Doc1: ['And that was the fallacy. Once I was free to talk with staff members']
Doc2: ['In the new, stripped-down, every-job-counts business climate, these human']
Doc3 : ['Another reality makes emotional intelligence ever more crucial']
Doc4: ['The globalization of the workforce puts a particular premium on emotional']
Doc5: ['As business changes, so do the traits needed to excel. Data tracking']
and this is a sample of my vocabulary:
my_vocabulary= [‘was the fallacy’, ‘free to’, ‘stripped-down’, ‘ever more’, ‘of the workforce’, ‘the traits needed’]

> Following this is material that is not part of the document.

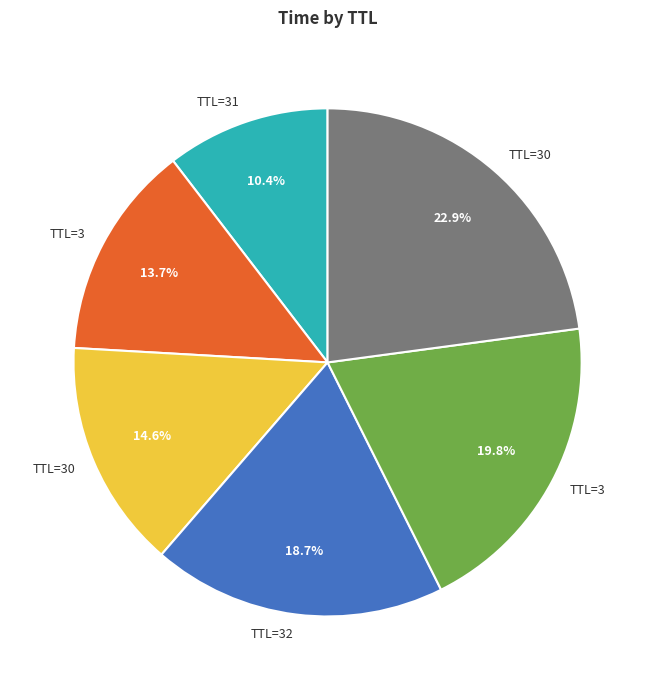

Is there a majority slice in this chart?

No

The point is every word in my vocabulary is a bigram or trigram. My vocabulary includes all possible bigram and trigrams in my document set, I just gave you a sample here. Based on the application this is how my vocab should be. I am trying to use countVectorizer as following to:
from sklearn.feature_extraction.text import CountVectorizer
doc_set = [Doc1, Doc2, Doc3, Doc4, Doc5]
vectorizer = CountVectorizer( vocabulary=my_vocabulary)
tf = vectorizer.fit_transform(doc_set)
I am expecting to get something like this :
print tf:
(0, 126) 1
(0, 6804) 1
(0, 5619) 1
(0, 5019) 2
(0, 5012) 1
(0, 999) 1
(0, 996) 1
(0, 4756) 4
where the first column is the document ID, the second column is the word ID in the vocabulary and the third column is the occurrence number of that word in that document. But tf is empty. I know at the end of the day, I can write a code that goes through all the words in the vocabulary and computes the occurrence and makes the matrix, but can I use the countVectorizer for this input that I have and save time? Am I doing something wrong here? If countVectorizer is not the right way to do it, any recommendation will be appreciated.